With the U.S. administration’s combative stance on trade widening to countries beyond China, and with China threatening more countermeasures over the weekend, markets have started to price in a sharp slowdown in global growth. Those fears have been reflected in an 11% drop in the price of oil since Thursday.
U.S. and Mexican officials are preparing for talks later in the day after U.S. President Donald Trump vowed to impose tariffs on all Mexican imports in an intensifying dispute over migration.
“The Mexican news is quite punchy. No one was really expecting it to the same extent they were with China,” said Chris Weston, Melbourne-based head of research at foreign exchange brokerage Pepperstone. “Mexico is a huge trade partner with the U.S.,” he said.
The dollar was down 0.1% against the Swiss franc to 0.9991 by 02:47 ET (06:48 GMT) and was at 108.35 against the yen after brushing a four-month low of 108.08 overnight.
On Friday, the Japanese currency had booked its sharpest daily rise in more than two years, climbing a little over 1.2% during the session.
The yen is considered a safe haven asset in times of geopolitical and financial turmoil as Japan is the world’s biggest creditor nation.
The Mexican peso, hit by Trump’s sudden threat to impose tariffs on Friday, regained some stability, trading at 19.6373 to the dollar, after its 2.5% fall on Friday.
A senior Chinese official and trade negotiator said on Sunday Washington cannot use pressure to force a trade deal on China and denounced what he called “coercion” tactics from the U.S. Separately, Chinese state media reported that authorities were preparing an investigation of FedEx (NYSE:FDX)’s activities there.

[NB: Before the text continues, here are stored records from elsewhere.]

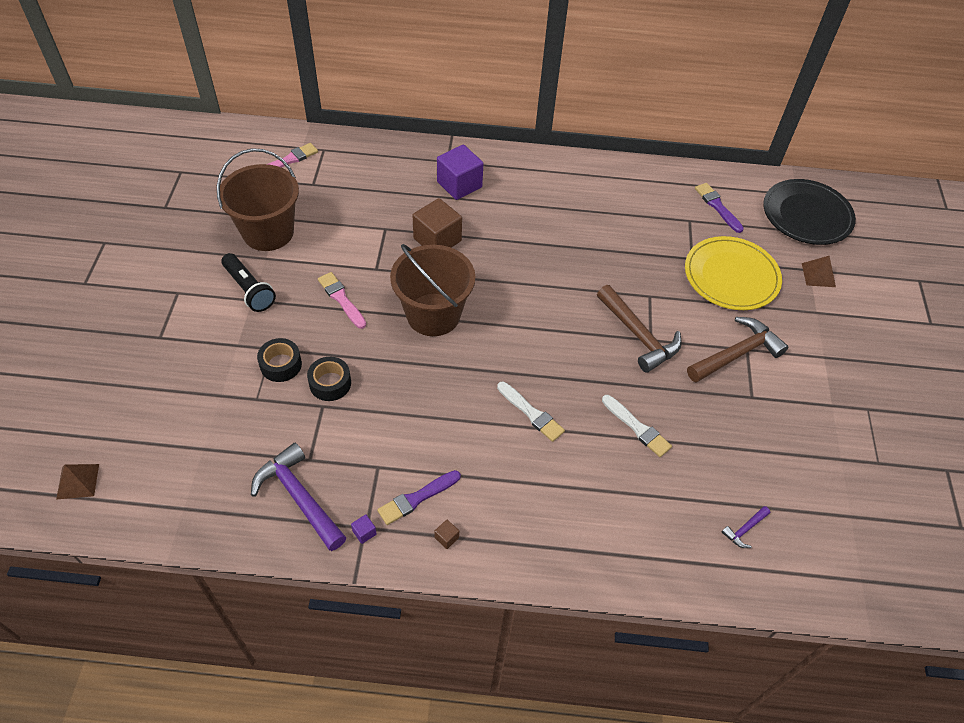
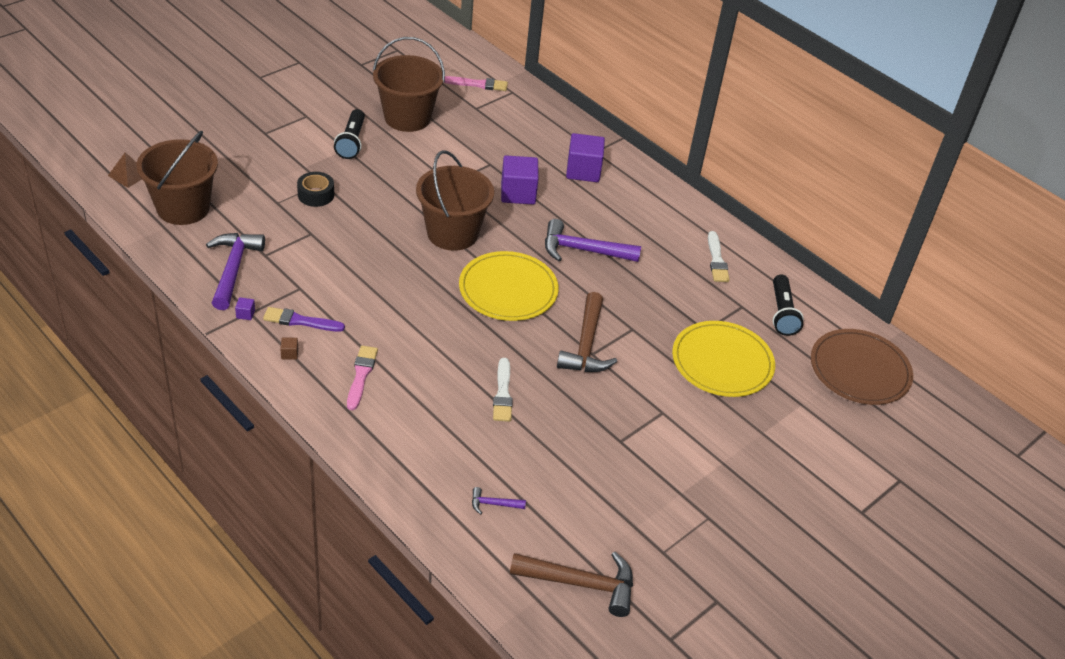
camera: 40 degrees right, 10 degrees down
(176, 473) = (183, 208): none -> brown bucket
(330, 383) = (332, 225): black tape -> none
(341, 299) = (403, 185): pink brush -> pink brush (361, 375)
(437, 240) = (518, 193): brown cube -> purple cube
(531, 413) = (439, 332): white brush -> white brush (716, 260)
(532, 332) = (508, 289): none -> yellow plate
(541, 255) = (583, 250): none -> purple hammer
(717, 206) = (782, 313): purple brush -> black flashlight
(737, 354) = (649, 409): brown hammer -> brown hammer (581, 584)
(807, 215) = (860, 370): black plate -> brown plate
(818, 275) = (804, 412): brown pyramid -> none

“Markets are trying to catch up with negative news in relation to trade relations for the time being,” said Kumiko Ishikawa, senior analyst at Sony Financial Holdings. “They’re seriously starting to react to prolonged trade tensions in a risk-off way.”
The dollar dipped after benchmark 10-year U.S. Treasury yields hit as low as 2.12% on Monday, their lowest since September 2017.
German 10-year government bonds have fallen to -0.20%, their lowest ever, on fears that the ruling coalition may collapse after the resignation of Andrea Nahles, as head of the Social Democratic Party, the junior partner in the coalition.
Against a basket of six major currencies, the dollar was not far from a one-week low at 97.692, though it is still up 1.5% for the year.
The euro was little changed at $1.1163 – its first gain in five sessions.
The Australian dollar was at 0.6941 after hitting a three-week high of 0.6959 overnight on the back of a slightly better-than-expected positive Chinese factory activity reading for May.
The Aussie’s gain came despite a New York Times report, citing sources, that Trump had been urged to impose tariffs on Australian imports in response to an increase in exports of aluminum to the U.S. over the last year.